Flowers are easy to love, but hard to keep around. Home Style caught up with florist Al Brockwell, owner of Floraculture, for some advice on how to keep those blossoms going a little longer. Here are some tips:
Tulips too open? Cut a quarter-inch horizontal slit on the stem right below the petals to close the blossoms.
Mist full-strength lemon juice on your gardenia blossoms to prevent browning.
After cutting fresh irises, keep them in a bucket of ice water. This allows them to harden faster and live longer.
Add three tablespoons of gin to paperwhites every time you water. The gin will prevent them from growing too tall and flopping over.
Cut allium under a stream of mouthwash to prevent them from smelling like onions.
Prolong your peonies by wrapping them in wet newspaper and refrigerating. They will keep up to five days.
Dip lilies of the valley in three parts water and one part white glue to create a starching effect. Great for making a corsage.
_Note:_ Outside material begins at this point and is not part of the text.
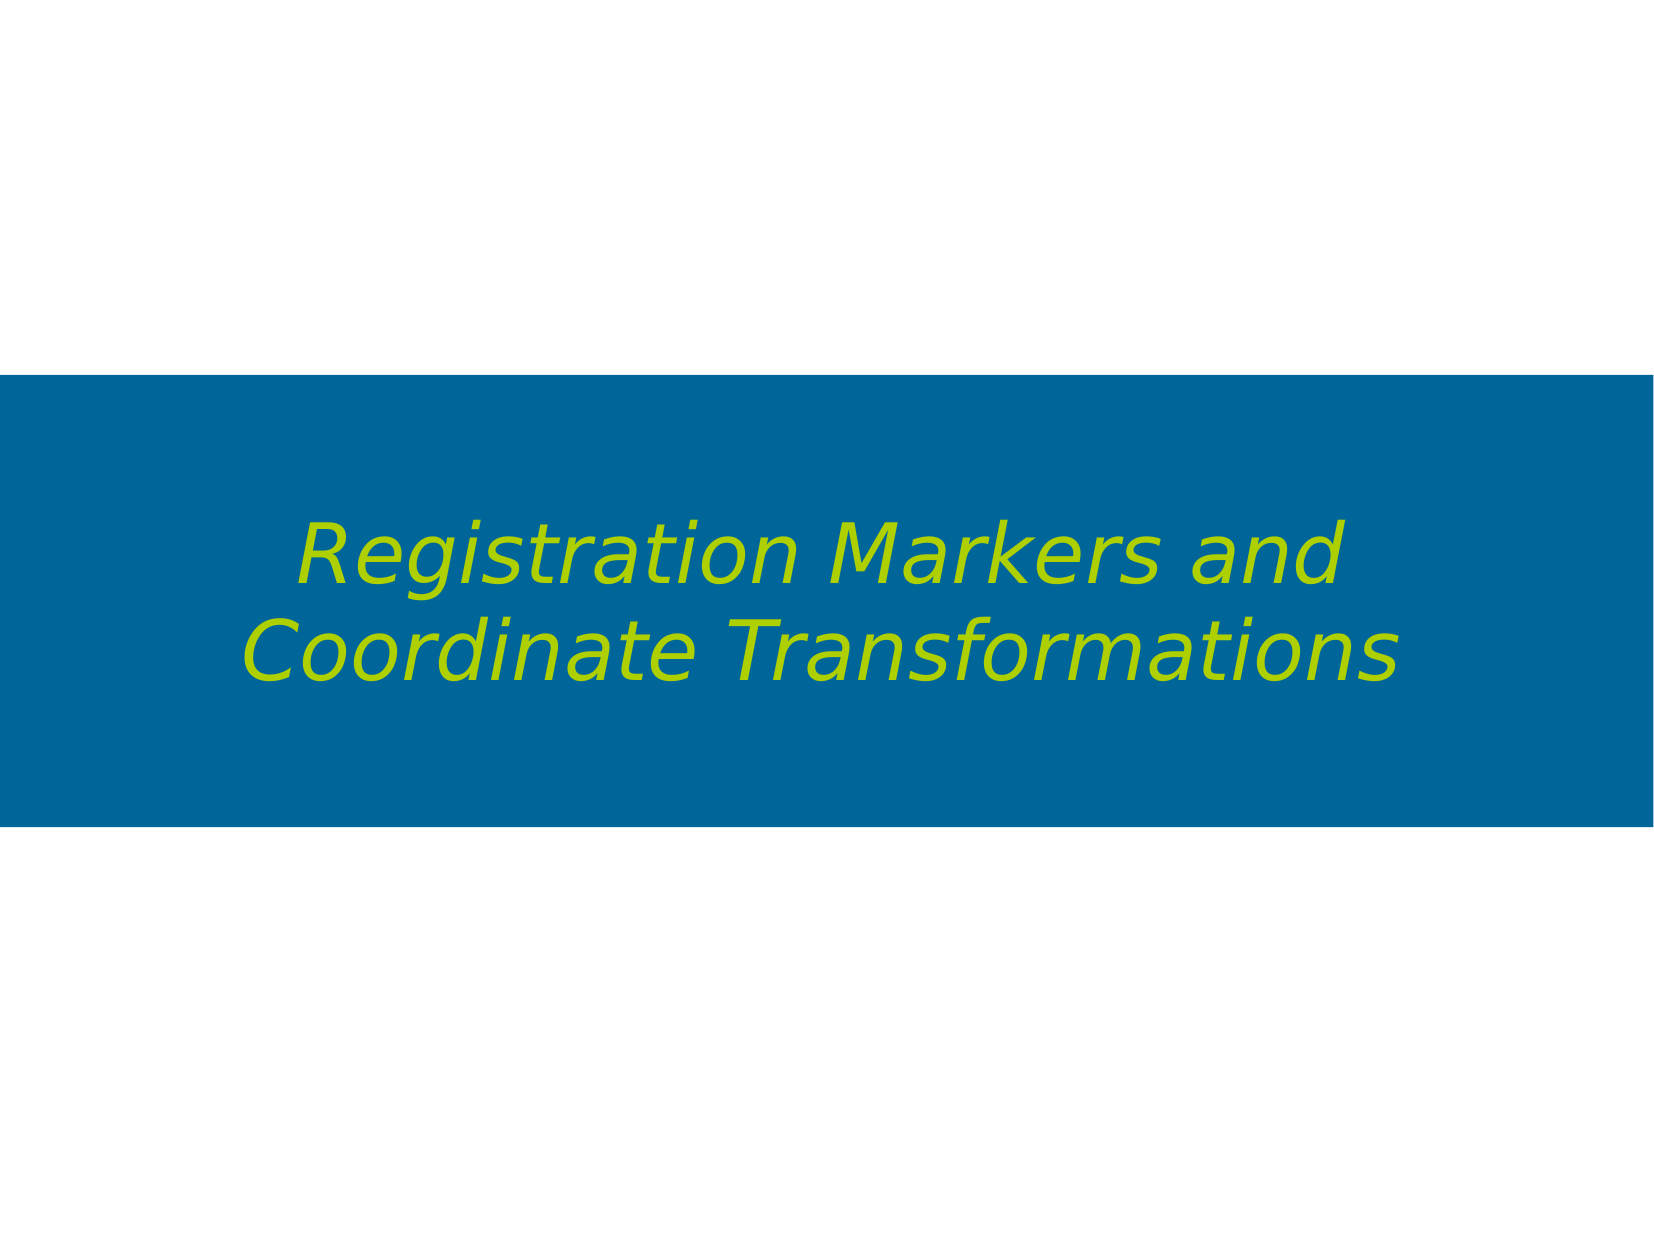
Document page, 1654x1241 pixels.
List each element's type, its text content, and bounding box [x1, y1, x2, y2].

When "conditioning" hydrangeas preparing the cut blossoms prior to arranging them always cut the stems at an angle, dip them in alum (from the spice aisle at the grocery store) and place them in hot tap water with a floral preservative.
To help anthurium and ginger last longer, spray them with Pam or a similar vegetable oil spray. It doubles the life of the flower.
To condition woody flowering branches, recut with good pruners at an angle, then make about a 1-inch vertical cut into the center of the stem and place the branch in hot water. This helps with water absorption.
Soak roadside flowers underwater for five minutes. The bugs will to float to the top for easy removal.